===== Records to process

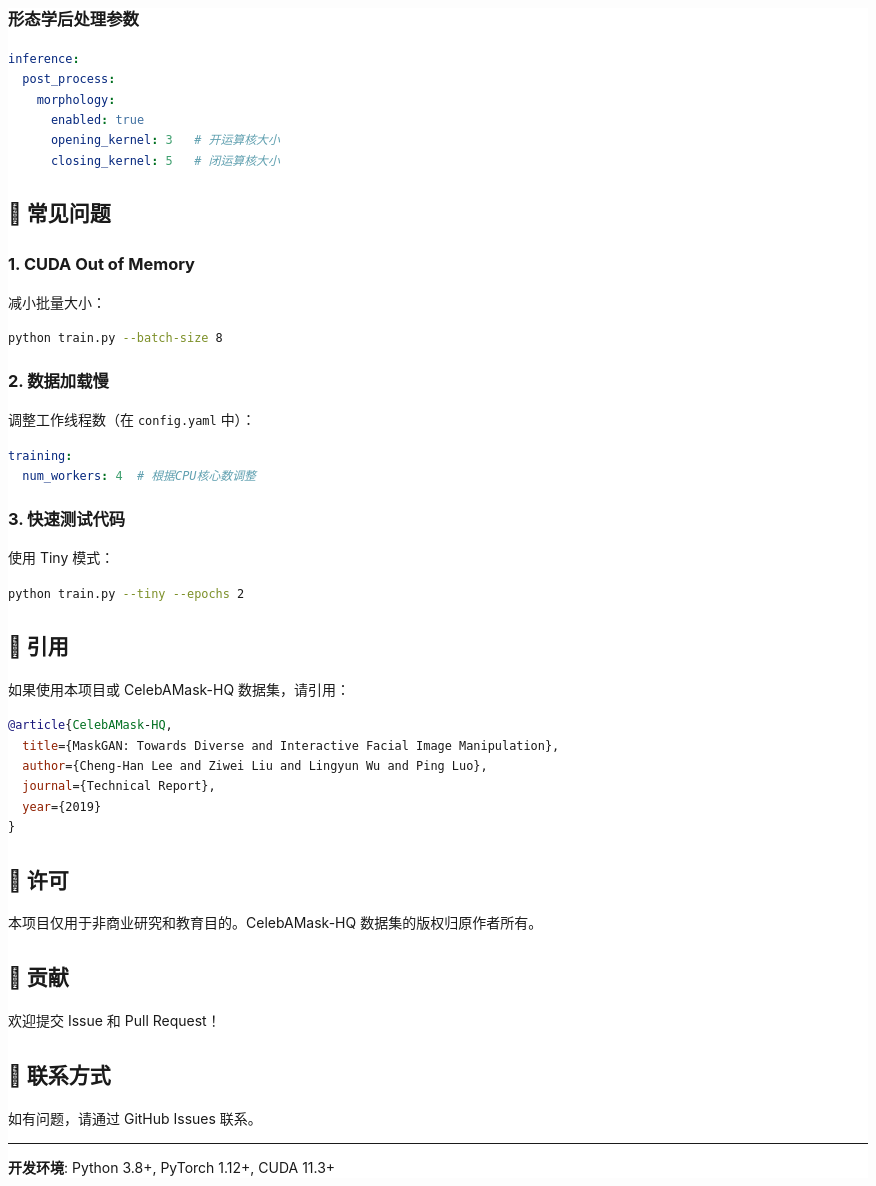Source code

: ### 形态学后处理参数

```yaml
inference:
  post_process:
    morphology:
      enabled: true
      opening_kernel: 3   # 开运算核大小
      closing_kernel: 5   # 闭运算核大小
```

## 🐛 常见问题

### 1. CUDA Out of Memory

减小批量大小：
```bash
python train.py --batch-size 8
```

### 2. 数据加载慢

调整工作线程数（在 `config.yaml` 中）：
```yaml
training:
  num_workers: 4  # 根据CPU核心数调整
```

### 3. 快速测试代码

使用 Tiny 模式：
```bash
python train.py --tiny --epochs 2
```

## 📝 引用

如果使用本项目或 CelebAMask-HQ 数据集，请引用：

```bibtex
@article{CelebAMask-HQ,
  title={MaskGAN: Towards Diverse and Interactive Facial Image Manipulation},
  author={Cheng-Han Lee and Ziwei Liu and Lingyun Wu and Ping Luo},
  journal={Technical Report},
  year={2019}
}
```

## 📄 许可

本项目仅用于非商业研究和教育目的。CelebAMask-HQ 数据集的版权归原作者所有。

## 🤝 贡献

欢迎提交 Issue 和 Pull Request！

## 📧 联系方式

如有问题，请通过 GitHub Issues 联系。

---

**开发环境**: Python 3.8+, PyTorch 1.12+, CUDA 11.3+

==========

◆ **Aim of the exercise**: Given the entries above, say how many lines include the word "CelebAMask", and write nothing besides the number.

◆ **Result of the exercise**: 3